Önümdeki sehpanın üzerindeki telefonum bir kez daha titrediğinde göz ucuyla gelen aramayı kontrol etmiş fakat umursamamıştım. Buraya geleli neredeyse bir saat oluyordu ve son yarım saat içerisinde bu aramalara alışmış sayılırdım.

Saatler önce evden kimseye çaktırmadan Bora'nın yardımlarıyla arka kapıdan çıkmış ve arabama atlayıp buraya, evime gelmiştim. Yani kendi kına gecemden kaçmıştım. Zaten bu organizasyon bana ait olmadığından onları evin salonunda baş başa bırakmıştım.

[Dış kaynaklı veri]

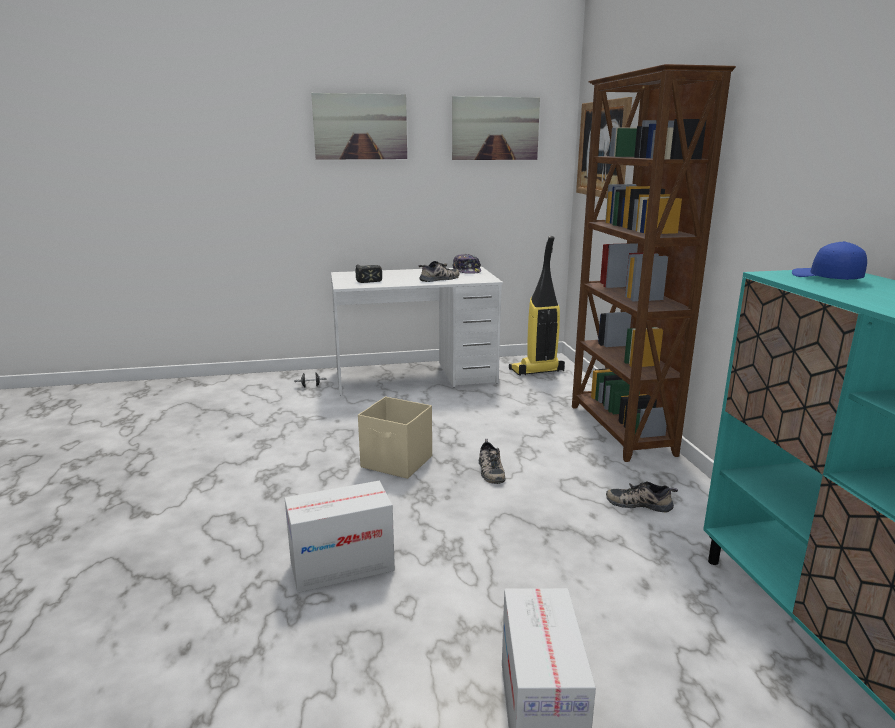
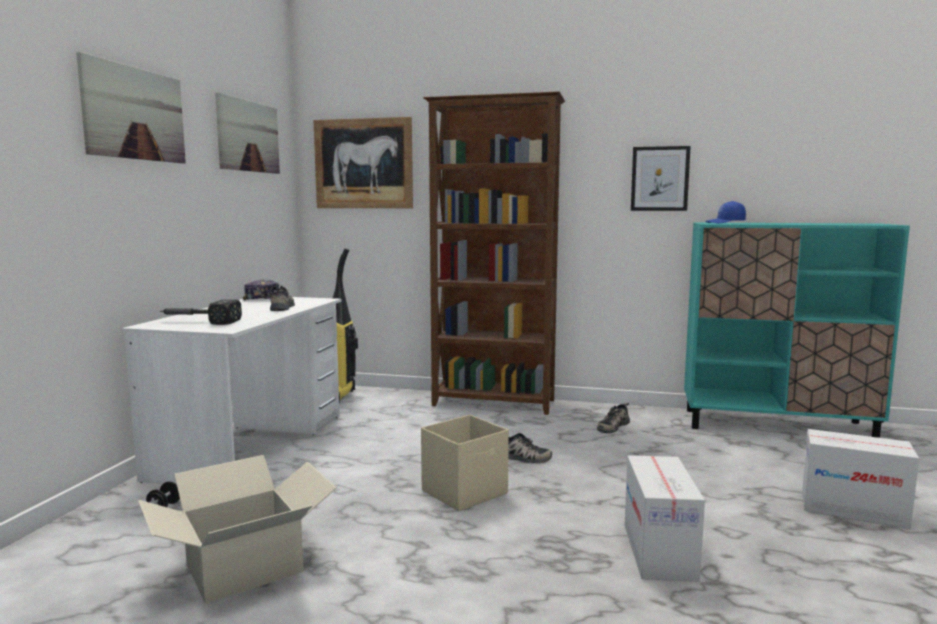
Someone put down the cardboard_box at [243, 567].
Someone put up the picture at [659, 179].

Açıkçası pişman da değildim, aksine gayet eğleniyordum.

Kapıdan gelen anahtar tıkırtısıyla beraber başımı hafifçe sesin geldiği yöne doğru çevirdiğimde evin kapısı Kenan tarafından açıldı. Gözlerimiz direkt olarak birbirini bulduğunda burada olduğumu sadece onun tahmin edeceğini biliyordum. Tam da tahmin ettiğim gibi olmuş, o da benim gibi kaçıp gelmişti.

Yeşil gözleri üzerimde gezinirken arkasında kalan kapıyı yavaşça kapatmış, anahtarını portmantoya bırakıp bana bir bakış atmıştı. Bakışlarını üzerime diktiğinde kucağımdaki mısır dolu kâseyi alıp yerimde yavaşça doğruldum.

Pekâlâ, sanırım birazdan kavga edecektik.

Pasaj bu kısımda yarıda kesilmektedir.